New flier is last line of defense to protect hikers from heat il - Tucson News Now

New flier is last line of defense to protect hikers from heat illness

(Source: Tucson News Now) (Source: Tucson News Now)
(source: Tucson News Now) (source: Tucson News Now)
TUCSON, AZ (Tucson News Now) -

The next several days are First Alert Action days due to the heat.

Several different agencies teamed up in May for the Arizona Extreme Heat Planning Workshop. The event was an opportunity for those departments to discuss new ways to keep people safe during those extreme temperatures.

In Tucson, one of the new plays is to target people who hike.

Ken Drozd, Warning Coordination Meteorologist for the National Weather Service, said the majority of the heat-related injuries or deaths are seen in people who do outdoor activities during the hottest part of the day.

For people who plan to head out to hiking trails this summer, there is a good chance they will see a new flier.

Park officials will be passing them out to people before they start their hike. Officials said it is the last line of defense in preventing people from going out in these extreme temperatures. The effort is aimed at people who may be from out of town, and don't know how dangerous the Tucson heat can be.

"Last year we had several heat related fatalities in Pima County mainly during outdoor activities, recreational activities such as hiking,” said Drozd. “We are hoping that folks who not only live here but are visiting us to stay safe.”

Another new tool that came out of the workshop was a website the public can visit to explore the heat risk for the day.
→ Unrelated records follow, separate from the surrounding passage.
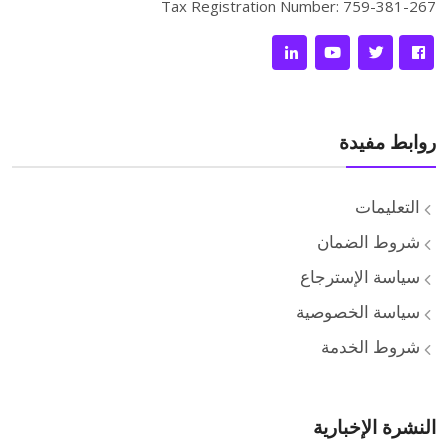
Tax Registration Number: 759-381-267
روابط مفيدة
التعليمات
شروط الضمان
سياسة الإسترجاع
سياسة الخصوصية
شروط الخدمة
النشرة الإخبارية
The goal is to educate people about the heat so they are prepared before they go out.

You can check it out here.

I'm told the heat affects everyone differently-- so this will show the heat-risk over the next several days.

The Arizona Department of Health Services revealed some shocking heat-related statistics.

In 2015, 83 people in Arizona died from the heat. Almost all the deaths happened in the summer months.

The heat sent nearly 1,500 people to the emergency room.